Work item
From the entries that follow, extract each line holding the string "Fiable".

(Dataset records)
————————

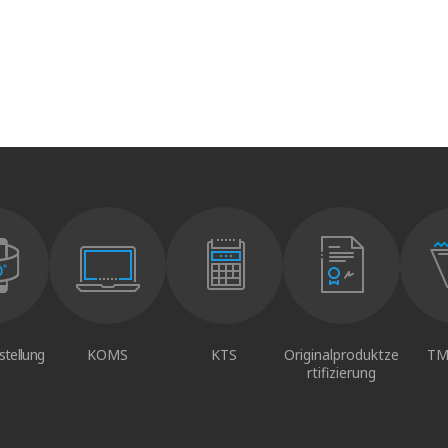
stellung
KOMS
KTS
Originalproduktze
TM
rtifizierung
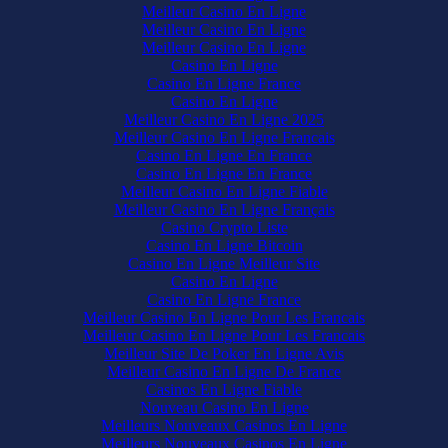
Meilleur Casino En Ligne
Meilleur Casino En Ligne
Meilleur Casino En Ligne
Casino En Ligne
Casino En Ligne France
Casino En Ligne
Meilleur Casino En Ligne 2025
Meilleur Casino En Ligne Francais
Casino En Ligne En France
Casino En Ligne En France
Meilleur Casino En Ligne Fiable
Meilleur Casino En Ligne Français
Casino Crypto Liste
Casino En Ligne Bitcoin
Casino En Ligne Meilleur Site
Casino En Ligne
Casino En Ligne France
Meilleur Casino En Ligne Pour Les Francais
Meilleur Casino En Ligne Pour Les Francais
Meilleur Site De Poker En Ligne Avis
Meilleur Casino En Ligne De France
Casinos En Ligne Fiable
Nouveau Casino En Ligne
Meilleurs Nouveaux Casinos En Ligne
Meilleurs Nouveaux Casinos En Ligne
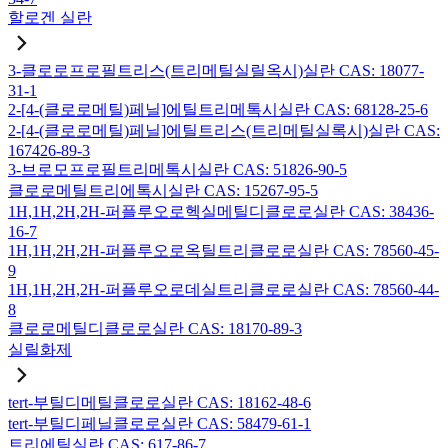
할로겐 실란
3-클로로프로필트리스(트리메틸실릴옥시)실란 CAS: 18077-
31-1
2-[4-(클로로메틸)페닐]에틸트리메톡시실란 CAS: 68128-25-6
2-[4-(클로로메틸)페닐]에틸트리스(트리메틸실록시)실란 CAS:
167426-89-3
3-브로모프로필트리메톡시실란 CAS: 51826-90-5
클로로메틸트리에톡시실란 CAS: 15267-95-5
1H,1H,2H,2H-퍼플루오로헥실메틸디클로로실란 CAS: 38436-
16-7
1H,1H,2H,2H-퍼플루오로옥틸트리클로로실란 CAS: 78560-45-
9
1H,1H,2H,2H-퍼플루오로데실트리클로로실란 CAS: 78560-44-
8
클로로메틸디클로로실란 CAS: 18170-89-3
실릴화제
tert-부틸디메틸클로로실란 CAS: 18162-48-6
tert-부틸디페닐클로로실란 CAS: 58479-61-1
트리에틸실란 CAS: 617-86-7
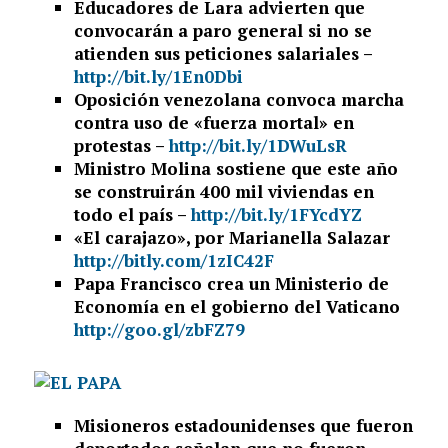
Educadores de Lara advierten que
convocarán a paro general si no se
atienden sus peticiones salariales –
http://bit.ly/1En0Dbi
Oposición venezolana convoca marcha
contra uso de «fuerza mortal» en
protestas –
http://bit.ly/1DWuLsR
Ministro Molina sostiene que este año
se construirán 400 mil viviendas en
todo el país –
http://bit.ly/1FYcdYZ
«El carajazo», por Marianella Salazar
http://bitly.com/1zIC42F
Papa Francisco crea un Ministerio de
Economía en el gobierno del Vaticano
http://goo.gl/zbFZ79
Misioneros estadounidenses que fueron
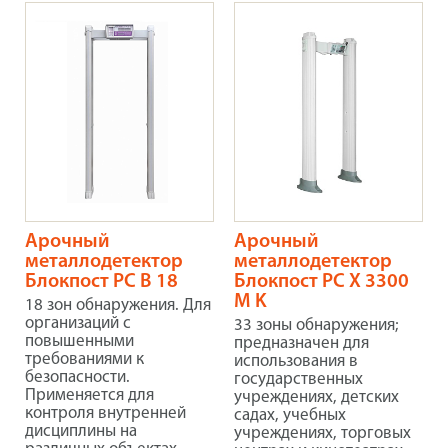
Арочный
Арочный
металлодетектор
металлодетектор
Блокпост PC В 18
Блокпост PC X 3300
M K
18 зон обнаружения. Для
организаций с
33 зоны обнаружения;
повышенными
предназначен для
требованиями к
использования в
безопасности.
государственных
Применяется для
учреждениях, детских
контроля внутренней
садах, учебных
дисциплины на
учреждениях, торговых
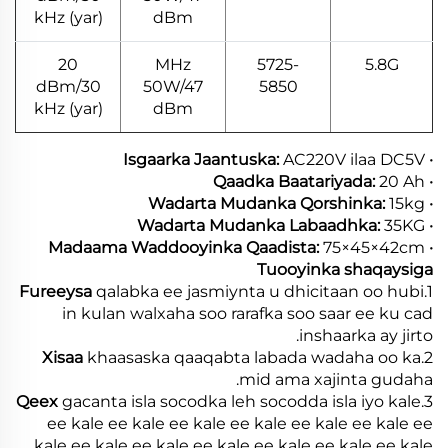
kHz (yar)
dBm
20
MHz
5725-
5.8G
dBm/30
50W/47
5850
kHz (yar)
dBm
AC220V ilaa DC5V
· Isgaarka Jaantuska:
20 Ah
· Qaadka Baatariyada:
15kg
· Wadarta Mudanka Qorshinka:
35KG
· Wadarta Mudanka Labaadhka:
75×45×42cm
· Madaama Waddooyinka Qaadista:
Tuooyinka shaqaysiga
Fureeysa
qalabka ee jasmiynta u dhicitaan oo hubi
1.
in kulan walxaha soo rarafka soo saar ee ku cad
inshaarka ay jirto.
Xisaa
khaasaska qaaqabta labada wadaha oo ka
2.
mid ama xajinta gudaha.
Qeex
gacanta isla socodka leh socodda isla iyo kale
3.
ee kale ee kale ee kale ee kale ee kale ee kale ee
kale ee kale ee kale ee kale ee kale ee kale ee kale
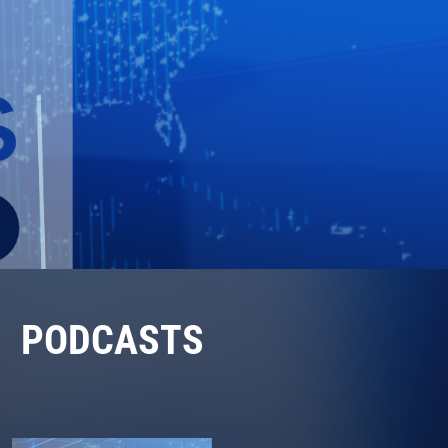
PODCASTS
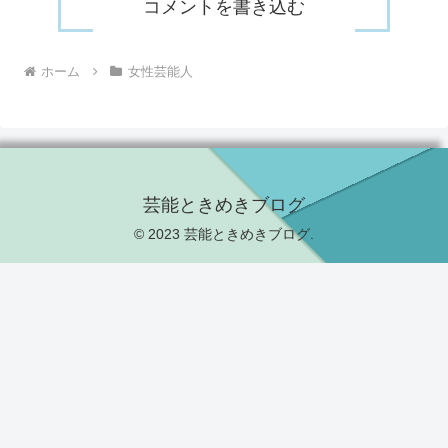
コメントを書き込む
ホーム
女性芸能人
芸能ときめきブログ
© 2023 芸能ときめきブログ.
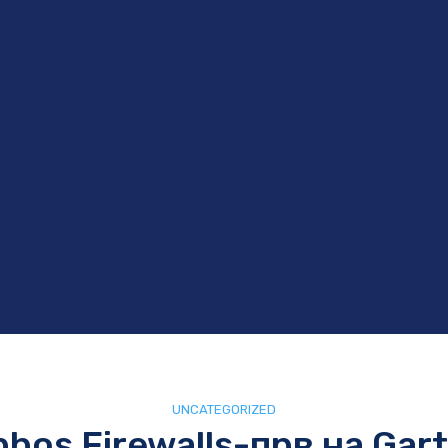
UNCATEGORIZED
hos Firewalls-прв на Gar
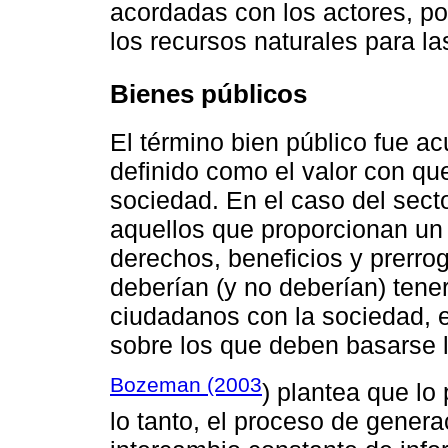
acordadas con los actores, po
los recursos naturales para la
Bienes públicos
El término bien público fue a
definido como el valor con qu
sociedad. En el caso del secto
aquellos que proporcionan un
derechos, beneficios y prerro
deberían (y no deberían) tener
ciudadanos con la sociedad, el
sobre los que deben basarse lo
Bozeman (2003
) plantea que lo 
lo tanto, el proceso de genera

————————

Result below
Meilleur Casino En Ligne Fiable
Casinos En Ligne Fiable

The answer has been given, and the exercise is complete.